▶ **WHAT YOU HAVE TO DO**
Locate every line in the material below that has the word "lists". Copy each of those lines.

▶ **EXTRACTED ENTRIES**
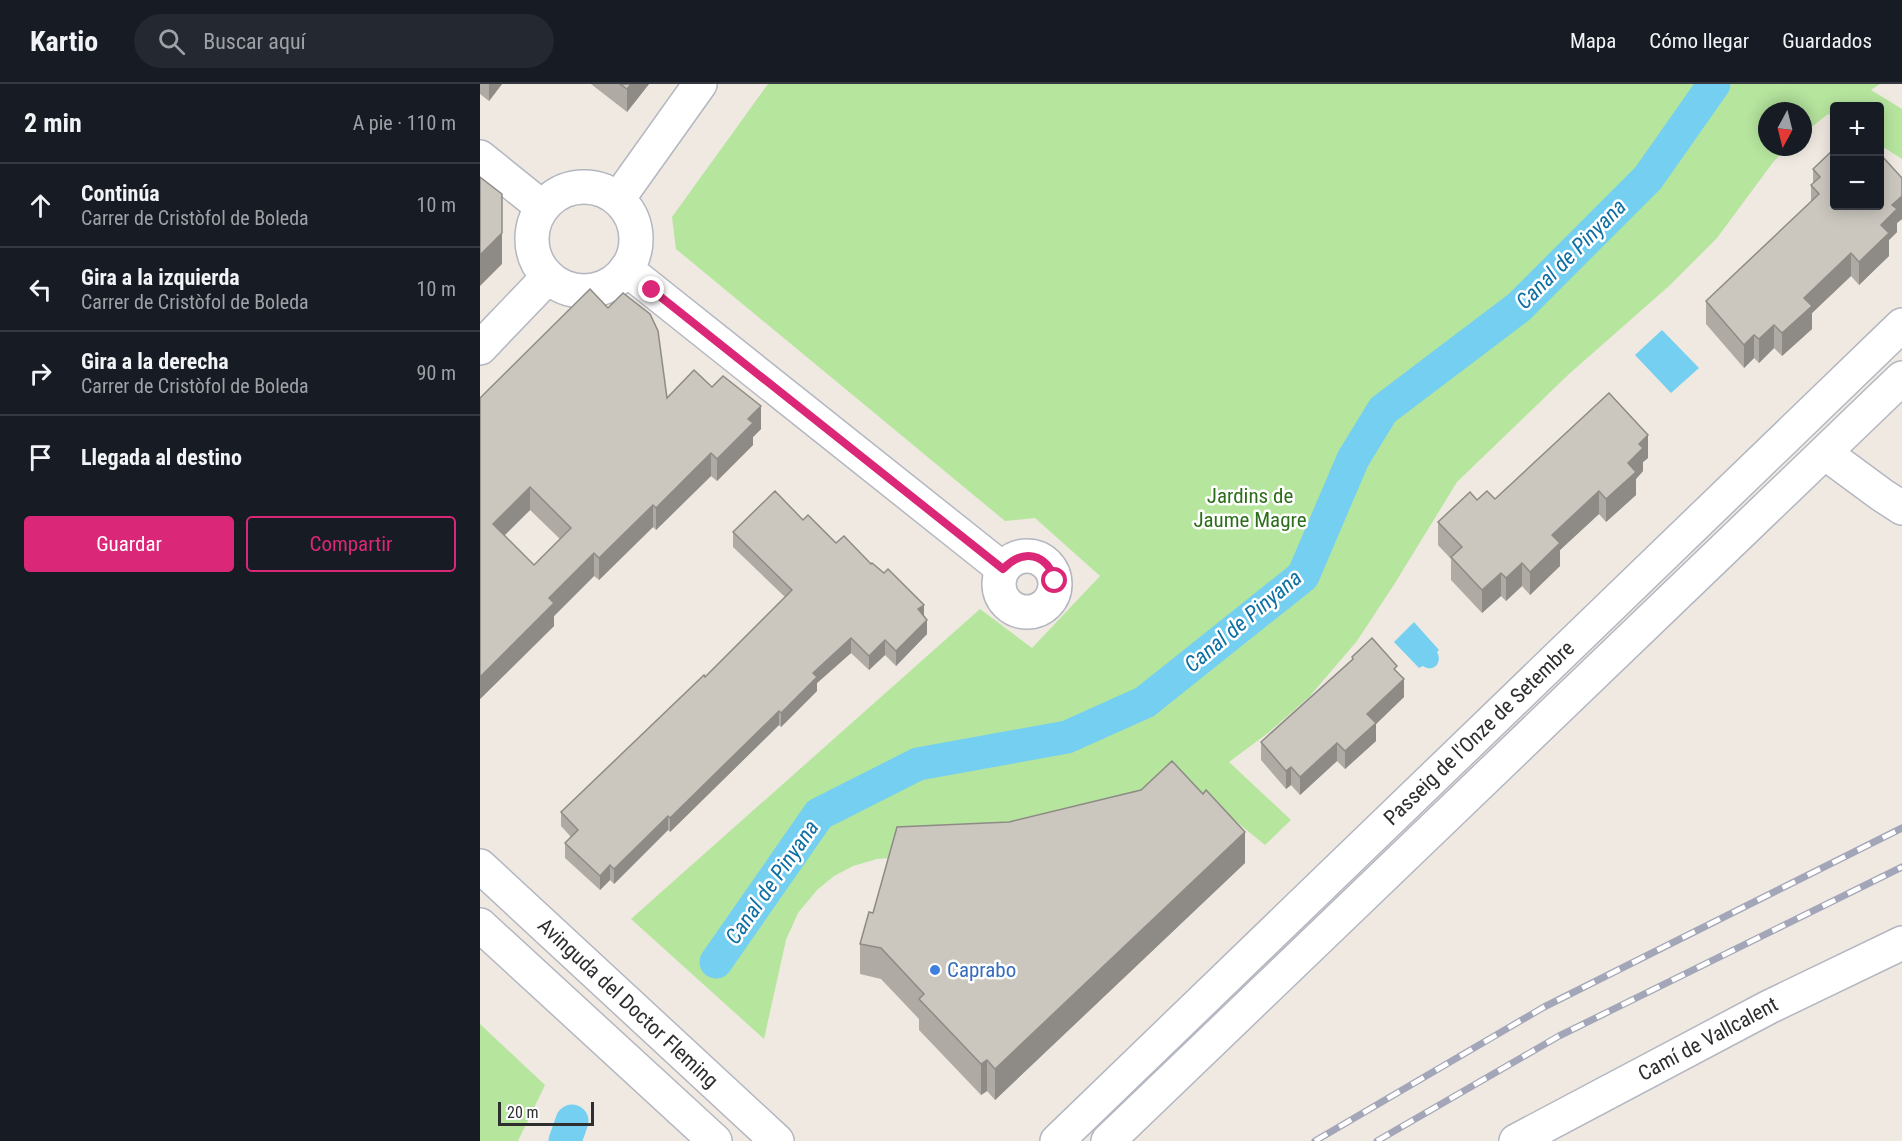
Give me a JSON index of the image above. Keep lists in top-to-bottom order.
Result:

---

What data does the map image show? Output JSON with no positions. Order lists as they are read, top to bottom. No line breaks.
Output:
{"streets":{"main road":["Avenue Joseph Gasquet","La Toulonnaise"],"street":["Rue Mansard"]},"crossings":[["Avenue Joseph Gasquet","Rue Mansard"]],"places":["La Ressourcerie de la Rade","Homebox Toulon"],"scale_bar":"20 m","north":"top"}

▶ **SOLUTION TO THIS PROBLEM**
Give me a JSON index of the image above. Keep lists in top-to-bottom order.
What data does the map image show? Output JSON with no positions. Order lists as they are read, top to bottom. No line breaks.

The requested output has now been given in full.